On December 21, 2022, ProQR Therapeutics N.V. (“ProQR”), acting through ProQR Therapeutics VIII B.V. (“ProQR VIII” and together with ProQR, the “Company”), entered into an Amended and Restated Research and Collaboration Agreement (as amended and restated, the “Collaboration Agreement”) with Eli Lilly and Company (“Lilly”). This agreement amended and restated the Company’s existing collaboration agreement with Lilly that was entered into in September 2021, to allow the parties to continue and expand their work on the discovery, development and commercialization of potential new medicines for genetic disorders in the liver and nervous system. Under the terms of the Collaboration Agreement, the Company and Lilly will seek to continue to use the Company’s proprietary Axiomer® RNA editing platform to progress new drug targets toward clinical development and commercialization.

Through the expanded collaboration, the parties intend to explore further applications of the Axiomer platform and progress additional drug targets, and Lilly grants the Company access to approved uses of certain Lilly technology. Under the Collaboration Agreement, the Company will grant Lilly certain exclusive and non-exclusive licenses, with the right to grant sublicenses through multiple tiers during a specified time period, to support the parties’ activities and to enable Lilly to develop, manufacture and commercialize products derived from or containing compounds developed pursuant to such agreement. The Collaboration Agreement contemplates collaboration on an increased number of targets, and Lilly can exercise an option to further increase the total number of targets.

The Company retains all rights not granted to Lilly. Under the Collaboration Agreement, Lilly will grant the Company certain non-exclusive licenses, with the right to grant approved sublicenses through multiple tiers during a specified time period, to certain Lilly technology to enable the Company to develop, manufacture and commercialize products approved by Lilly using such Lilly technology. Lilly has rights during a specified time period to engage in exclusive negotiations with the Company with respect to certain Company products.

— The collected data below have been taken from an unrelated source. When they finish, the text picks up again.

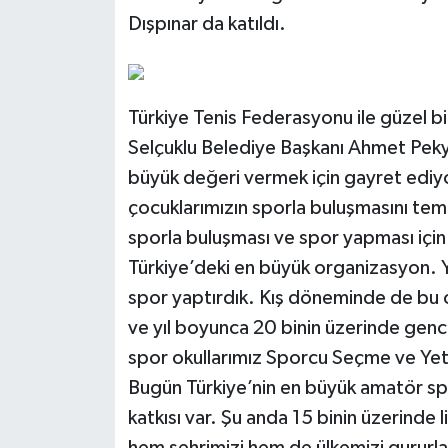
Dışpınar da katıldı.
Türkiye Tenis Federasyonu ile güzel bi
Selçuklu Belediye Başkanı Ahmet Pek
büyük değeri vermek için gayret ediyo
çocuklarımızın sporla buluşmasını t
sporla buluşması ve spor yapması içi
Türkiye’deki en büyük organizasyon.
spor yaptırdık. Kış döneminde de bu
ve yıl boyunca 20 binin üzerinde genc
spor okullarımız Sporcu Seçme ve Yet
Bugün Türkiye’nin en büyük amatör sp
katkısı var. Şu anda 15 binin üzerinde 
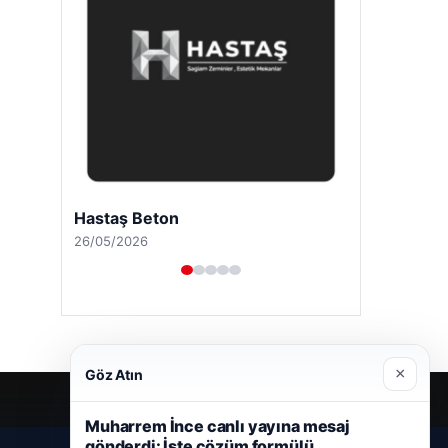
Hastaş Beton
26/05/2026
×
Göz Atın
Muharrem İnce canlı yayına mesaj
gönderdi: İşte çözüm formülü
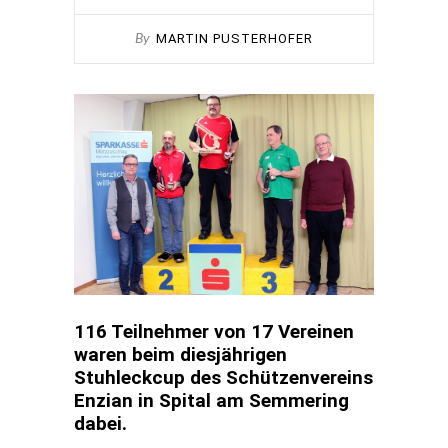
MARTIN PUSTERHOFER
By
116 Teilnehmer von 17 Vereinen
waren beim diesjährigen
Stuhleckcup des Schützenvereins
Enzian in Spital am Semmering
dabei.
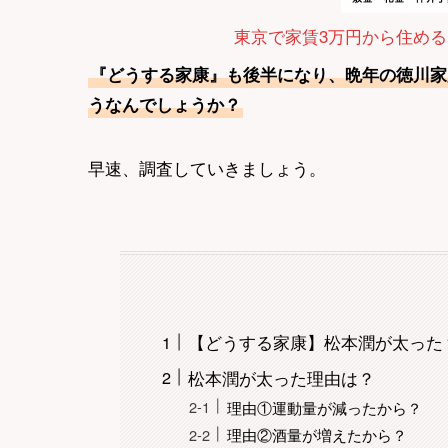
東京で家賃3万円から住める
『どうする家康』も後半になり、晩年の徳川家
うなんでしょうか？
早速、調査していきましょう。
【どうする家康】松本潤が太った
松本潤が太った理由は？
理由①運動量が減ったから？
理由②酒量が増えたから？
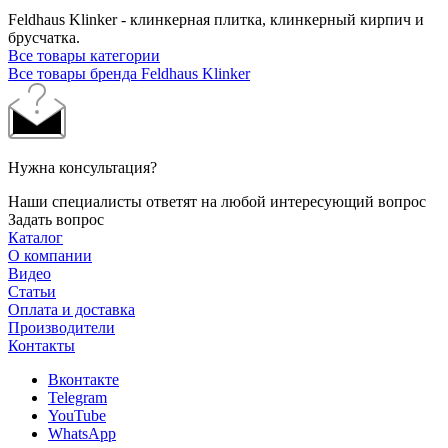
Feldhaus Klinker - клинкерная плитка, клинкерный кирпич и
брусчатка.
Все товары категории
Все товары бренда Feldhaus Klinker
Нужна консультация?
Наши специалисты ответят на любой интересующий вопрос
Задать вопрос
Каталог
О компании
Видео
Статьи
Оплата и доставка
Производители
Контакты
Вконтакте
Telegram
YouTube
WhatsApp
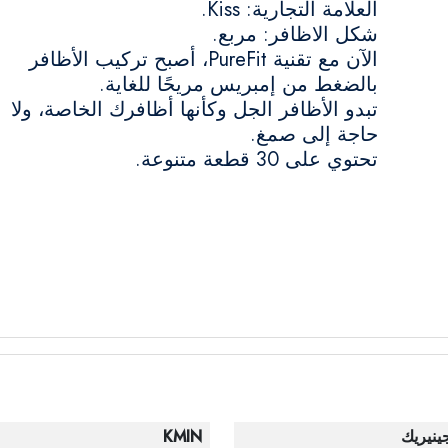
العلامة التجارية: Kiss.
شكل الاظافر: مربع.
الآن مع تقنية PureFit، أصبح تركيب الأظافر
بالضغط من إمبريس مريحًا للغاية.
تبدو الأظافر الجل وكأنها أظافرك الخاصة، ولا
حاجة إلى صمغ.
تحتوي على 30 قطعة متنوعة.
ينيريك
KMIN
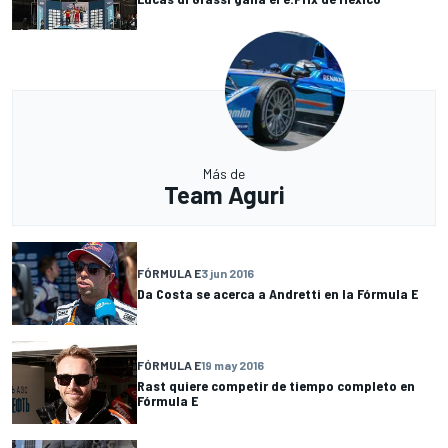
Más de
Team Aguri
FÓRMULA E
3 jun 2016
Da Costa se acerca a Andretti en la Fórmula E
FÓRMULA E
19 may 2016
Rast quiere competir de tiempo completo en
Fórmula E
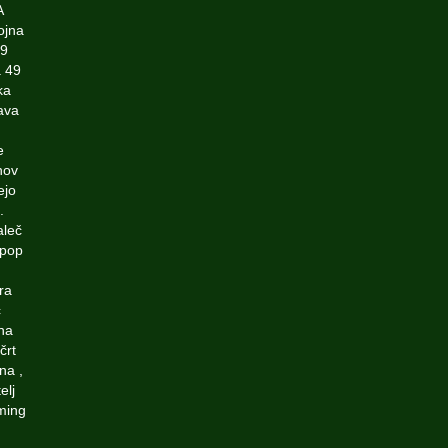
A
ojna
49
a 49
ka
ava
e
hov
ejo
.
aleč
 pop
ra
c
zna
črt
na ,
elj
aming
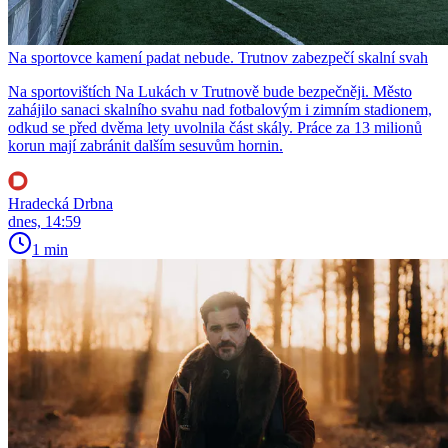
Na sportovce kamení padat nebude. Trutnov zabezpečí skalní svah
Na sportovištích Na Lukách v Trutnově bude bezpečněji. Město
zahájilo sanaci skalního svahu nad fotbalovým i zimním stadionem,
odkud se před dvěma lety uvolnila část skály. Práce za 13 milionů
korun mají zabránit dalším sesuvům hornin.
Hradecká Drbna
dnes, 14:59
1 min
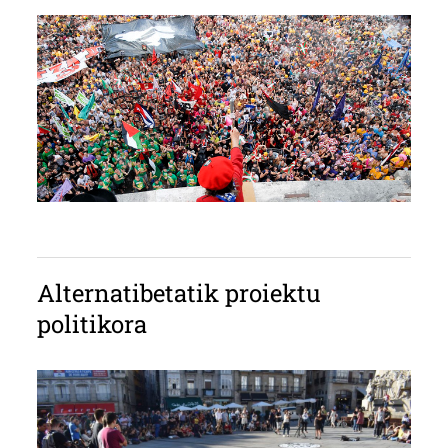
Alternatibetatik proiektu
politikora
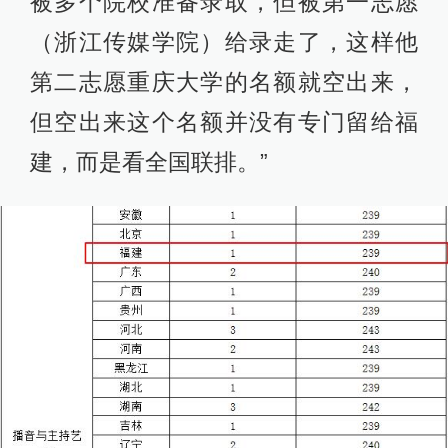
被多个院校准备录取，但被第一志愿
（浙江传媒学院）给录走了，这样他
第二志愿重庆大学的名额就空出来，
但空出来这个名额并没有专门留给福
建，而是看全国联排。”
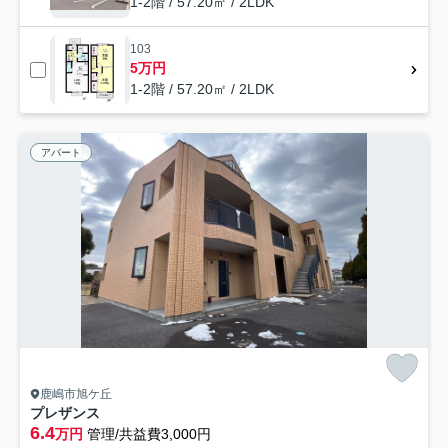
1-2階 / 57.20㎡ / 2LDK
103
5万円
1-2階 / 57.20㎡ / 2LDK
アパート
鹿嶋市旭ケ丘
プレザンス
6.4
万円
管理/共益費3,000円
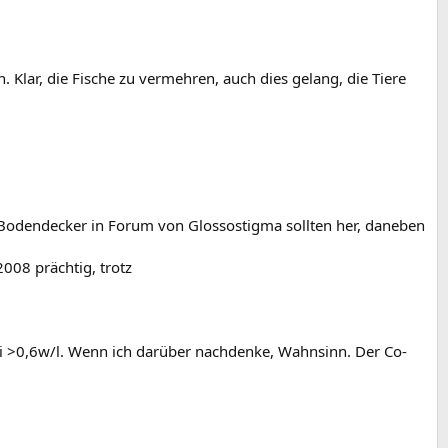
 Klar, die Fische zu vermehren, auch dies gelang, die Tiere
Bodendecker in Forum von Glossostigma sollten her, daneben
008 prächtig, trotz
i >0,6w/l. Wenn ich darüber nachdenke, Wahnsinn. Der Co-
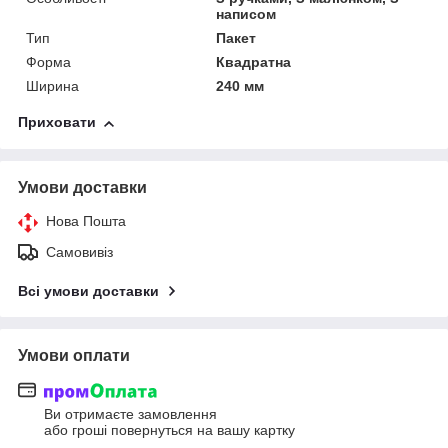
написом
Тип
Пакет
Форма
Квадратна
Ширина
240 мм
Приховати
Умови доставки
Нова Пошта
Самовивіз
Всі умови доставки
Умови оплати
Ви отримаєте замовлення
або гроші повернуться на вашу картку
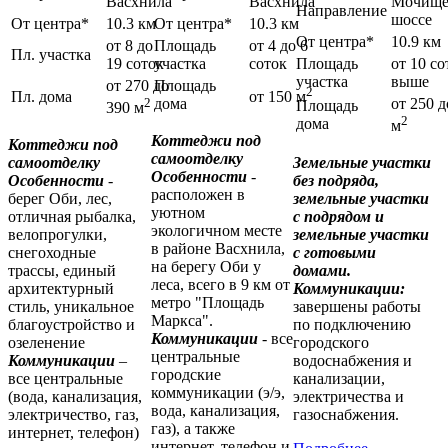
Васхнила
Васхнила
Мочище
Направление
шоссе
От центра*
10.3 км
От центра*
10.3 км
От центра*
10.9 км
от 8 до
Площадь
от 4 до 6
Пл. участка
19 соток
участка
соток
Площадь
от 10 со
участка
выше
от 270 до
Площадь
2
Пл. дома
от 150 м
2
дома
от 250 д
Площадь
390 м
2
дома
м
Коттеджи под
Коттеджи под
самоотделку
самоотделку
Земельные участки
Особенности
-
Особенности
-
без подряда,
расположен в
берег Оби, лес,
земельные участки
уютном
отличная рыбалка,
с подрядом и
экологичном месте
велопрогулки,
земельные участки
в районе Васхнила,
снегоходные
с готовыми
на берегу Оби у
трассы, единый
домами.
леса, всего в 9 км от
архитектурный
Коммуникации:
метро "Площадь
стиль, уникальное
завершены работы
Маркса".
благоустройство и
по подключению
Коммуникации
- все
озеленение
городского
центральные
Коммуникации
–
водоснабжения и
городские
все центральные
канализации,
коммуникации (э/э,
(вода, канализация,
электричества и
вода, канализация,
электричество, газ,
газоснабжения.
газ), а также
интернет, телефон)
интернет, телефон и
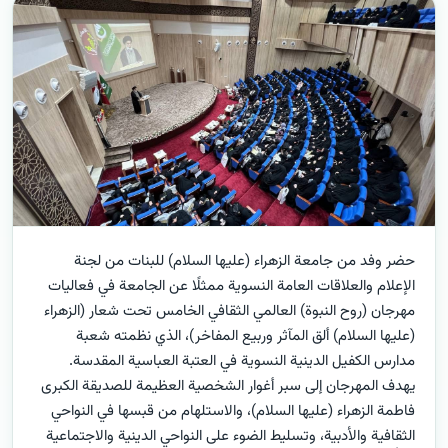
حضر وفد من جامعة الزهراء (عليها السلام) للبنات من لجنة
الإعلام والعلاقات العامة النسوية ممثلًا عن الجامعة في فعاليات
مهرجان (روح النبوة) العالمي الثقافي الخامس تحت شعار (الزهراء
(عليها السلام) ألق المآثر وربيع المفاخر)، الذي نظمته شعبة
مدارس الكفيل الدينية النسوية في العتبة العباسية المقدسة.
يهدف المهرجان إلى سبر أغوار الشخصية العظيمة للصديقة الكبرى
فاطمة الزهراء (عليها السلام)، والاستلهام من قبسها في النواحي
الثقافية والأدبية، وتسليط الضوء على النواحي الدينية والاجتماعية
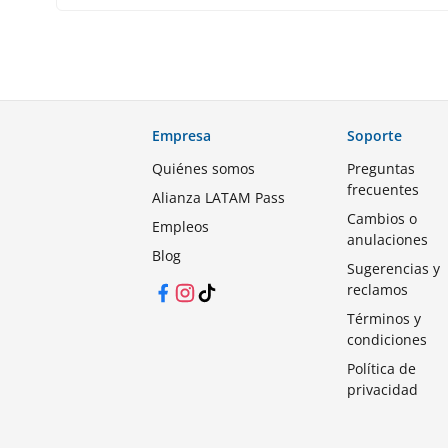
Empresa
Soporte
Quiénes somos
Preguntas
frecuentes
Alianza LATAM Pass
Cambios o
Empleos
anulaciones
Blog
Sugerencias y
reclamos
Facebook
Instagram
TikTok
Términos y
condiciones
Política de
privacidad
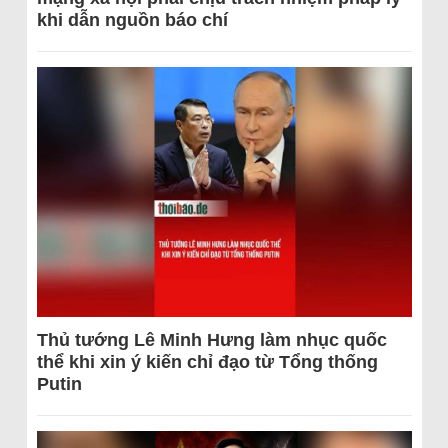
khi dẫn nguồn báo chí
Thủ tướng Lê Minh Hưng làm nhục quốc
thể khi xin ý kiến chỉ đạo từ Tổng thống
Putin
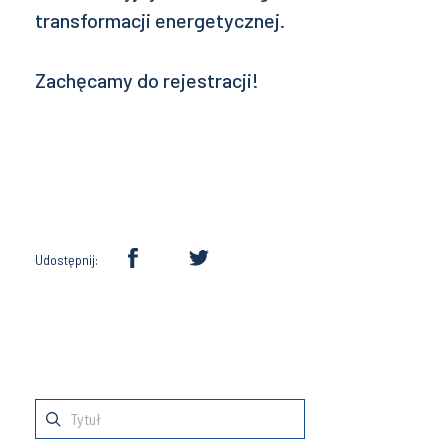
transformacji energetycznej.
Zachęcamy do rejestracji!
Udostępnij:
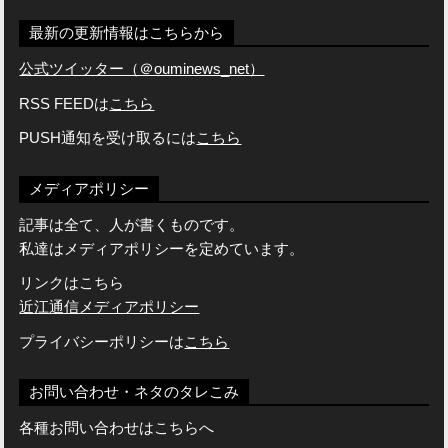
最新の更新情報はこちらから
公式ツイッター（＠ouminews_net）
RSS FEEDは
こちら
PUSH通知を受け取るには
こちら
メディアポリシー
記事は全て、人が書くものです。
私達はメディアポリシーを定めています。
リンクはこちら
近江通信メディアポリシー
プライバシーポリシーは
こちら
お問い合わせ・ネタのタレこみ
各種お問い合わせはこちらへ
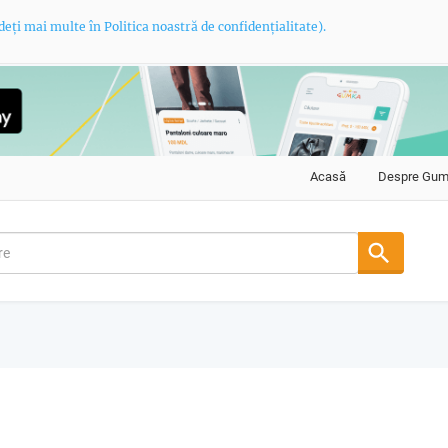
deți mai multe în Politica noastră de confidențialitate).
Acasă
Despre Gu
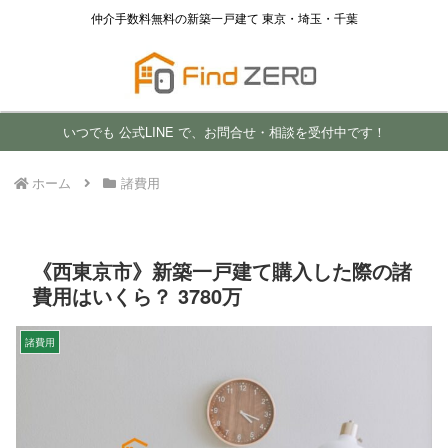
仲介手数料無料の新築一戸建て 東京・埼玉・千葉
いつでも 公式LINE で、お問合せ・相談を受付中です！
ホーム
諸費用
《西東京市》新築一戸建て購入した際の諸
費用はいくら？ 3780万
諸費用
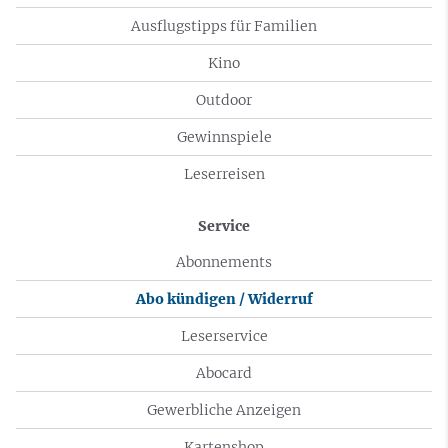
Ausflugstipps für Familien
Kino
Outdoor
Gewinnspiele
Leserreisen
Service
Abonnements
Abo kündigen / Widerruf
Leserservice
Abocard
Gewerbliche Anzeigen
Kartenshop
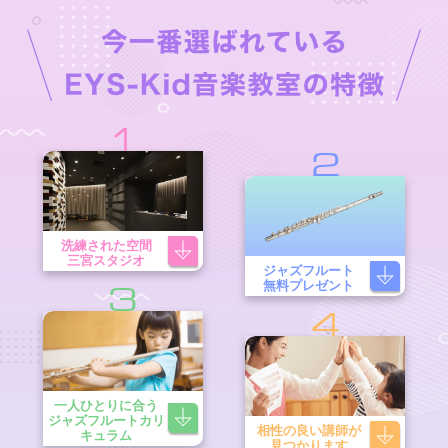
1
2
洗練された空間
三宮スタジオ
ジャズフルート
無料プレゼント
3
4
一人ひとりに合う
ジャズフルートカリ
相性の良い講師が
キュラム
見つかります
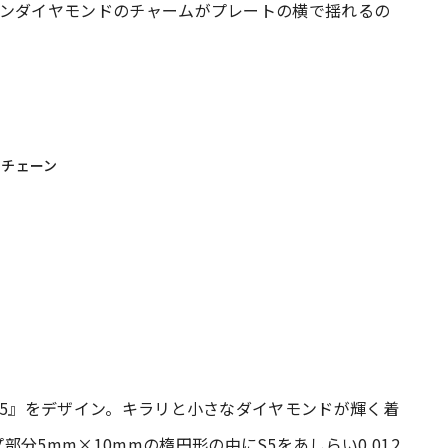
ロウンダイヤモンドのチャームがプレートの横で揺れるの
ドチェーン
の『S5』をデザイン。キラリと小さなダイヤモンドが輝く着
分5mm×10mmの楕円形の中にS5をあしらい0.012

Under the Collaboration Agreement, Lilly is eligible to receive tiered royalties of up to low-single digit percentage on product sales for products covering licensed Lilly technology on a country-by-country and product-by-product basis until the latest to occur of: (i) the expiration or abandonment of the last-to-expire valid claim in such country covering such product, (ii) the expiration of all data or regulatory exclusivity periods for such product in such country, or (iii) a specified anniversary of the first commercial sale of such product in such country. Pursuant to the terms of the Collaboration Agreement, Lilly will pay the Company a one-time, non-refundable, non-creditable upfront payment of $50.0 million as consideration for the rights granted by the Company and $10.0 million for the options granted by the Company (in addition to the $20.0 million upfront fee paid under the original collaboration), with Lilly also making an additional $15.0 million equity investment in the Company pursuant to a share purchase agreement between the parties (the “Share Purchase Agreement”). Lilly will have the ability to exercise an option to further expand the partnership for a consideration of $50.0 million.

Under the Collaboration Agreement, the Company is also eligible to receive up to approximately $3.75 billion for development, regulatory and commercialization milestones, as well as tiered royalties of up to mid-single digit percentage on product sales on a country-by-country and product-by-product basis until the latest to occur of: (i) the expiration or abandonment of the last-to-expire valid claim in such country covering such product, (ii) the expiration of all data or regulatory exclusivity periods for such product in such country, or (iii) a specified anniversary of the first commercial sale of such product in such country, subject to certain royalty step-down provisions set forth in the Collaboration Agreement. The Collaboration Agreement includes a specified research term for the parties to perform research and development activities, subject to a one-time option, exercisable by Lilly at its sole discretion, to extend the term. Unless terminated earlier, the Collaboration Agreement will continue on a product-by-product basis until Lilly or the Company has no royalty payment obligations with respect to such product, and, with respect to certain sublicenses granted by the Company until the sublicense expires or terminates.

The Collaboration Agreement may be terminated in its entirety or on a program-by-program basis at any time without cause by Lilly following a specified notice period (except with respect to Company products). The Collaboration Agreement may also be terminated by either party under certain other circumstances, including an uncured material breach of the other party or if a party challenges or opposes any patent owned by the other party and covered by the Collaboration Agreement. If the Collaboration Agreement is terminated with respect to one or more programs, depending on the stage of development, certain rights in the terminated programs revert to the Company, in accordance with the terms of the Collaboration Agreement.

The Collaboration Agreement includes various representations, warranties, covenants, indemnities and other customary provisions.